Le rhum Tres Hombres fabriqué aux Antilles et transporté à la voile:
Le groupe Fairtransport aide aussi les membres d’équipage à suivre les cours de l’école de voile EZS (Enkhuizer Zeevaartschool), encourageant ainsi l’apparition de navigateurs compétents qui peuvent étendre le réseau. Cela permet de bien se démarquer des modalités actuelles de commerce : l’expansion pour elle-même, le profit comme seule directive, la croissance à tout prix. Peut-être que ces compagnies de fret à voile sont non seulement bonnes pour les océans, mais bonnes pour le commerce et la façon dont nous organisons les échanges. Le commerce, fait correctement et non pas comme une sorte d’extraction coloniale, est peut-être le lubrifiant social le plus efficace et durable que nous ayons. Pas le commerce de parts de marché et de perceptions boursières, mais de l’échange de valeur entre égaux.
Le plan en plusieurs étapes de Fair Winds Trading Company s’inscrit précisément dans cette idée d’un réseau de partenaires commerciaux. La fondatrice Madadh MacLaine a développé un réseau personnel de connexions au sein des communautés de producteurs équitables en Casamance. En 2016, de grandes entreprises ont déclaré leur intérêt et plusieurs douzaines de kilogrammes d’huile de Touloucouma ont été livrés. Les prochaines étapes envisagent la livraison de plusieurs tonnes d’huile dont les bénéfices devraient être utilisés pour fournir des presses à huile dans la région de Casamance afin que la production puisse être contrôlée par les communautés plutôt que par les pouvoirs éloignés de Dakar.
Il est également très intéressant de voir l’émergence de transport de marchandises à voile le long de la côte ouest de l’Afrique. Un groupe informel de scientifiques et ingénieurs navals à qui nous avons parlé à Nantes se voyait bien soutenir une flottille de petits navires à voile, opérant le long des côtes de l’Afrique de l’Ouest et de l’Europe de l’Ouest. Pas de grands bateaux plein de rhum, mais des plus petits, transportant de l’huile, du poisson séché, ou toute autre cargaison nécessitant transport. Bien que n’étant pas situé sur le chemin embouteillé des bateaux gonflables qui accostent à Lampedusa, de tels navires, selon eux, pourraient maintenir un flux régulier de migration coloniale inverse, des Africains vers l’Europe, et créer un échange bilatéral réellement équitable.
Mais tous les acteurs de cet écosystème ne sont pas des navires?

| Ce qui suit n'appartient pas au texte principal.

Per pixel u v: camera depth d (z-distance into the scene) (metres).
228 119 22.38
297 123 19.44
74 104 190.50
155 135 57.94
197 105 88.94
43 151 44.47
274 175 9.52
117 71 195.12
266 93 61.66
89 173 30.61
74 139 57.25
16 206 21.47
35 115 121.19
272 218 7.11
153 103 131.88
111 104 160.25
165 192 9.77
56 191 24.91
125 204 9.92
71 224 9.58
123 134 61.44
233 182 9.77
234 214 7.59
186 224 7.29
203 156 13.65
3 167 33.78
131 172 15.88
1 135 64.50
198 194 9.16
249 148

Il y a des lobbyistes et des organisateurs tels que Kevin Alwright de l’International Windship Association et Robbert van Hasselt de Sail qui remuent ciel et terre pour soutenir le secteur du transport éolien. Les fournisseurs d’infrastructure et de soutien logistique jouent aussi un rôle important en ce moment, tels que Towt (Transoceanic Wind Transport) à Douarnenez. Le dernier jour des fêtes maritimes internationales de Brest 2016, j’ai eu le plaisir d’embarquer sur le Grayhound pour la traditionnelle transhumance des bateaux vers Douarnenez. Sur le bateau, il y avait les deux initiateurs de Towt, Guillaume Le Grand et Diana Mesa. Ils ont profité de cette occasion pour officialiser leur déménagement de Brest, une ville qui a pourtant une vénérable tradition maritime et un immense port de commerce, vers Douarnenez, à quelques dizaines de milles au sud. Cela fait déjà plusieurs années qu’ils utilisaient un petit entrepôt à Douarnenez comme point d’ancrage pour leur réseau. Ce réseau s’est étendu au fil des années et, en plus de travailler avec un certain nombre de navires français, ils collaborent aussi avec le Tres Hombres, le Grayhound, le Lun 2 et le Nordlys. La croissance continue de leur organisation nécessitait un soutien plus systématique, que ne leur offrent apparemment pas les infrastructures de la grande ville de Brest, mais qu’ils trouvent au Port Rhu de Douarnenez avec sa tradition de vieux gréements. Ainsi, l’entreprise entière, avec bureau, magasin et entrepôt, mais aussi leur maison, déménage à Douarnenez.
Est-il facile de démarrer une entreprise de transport équitable?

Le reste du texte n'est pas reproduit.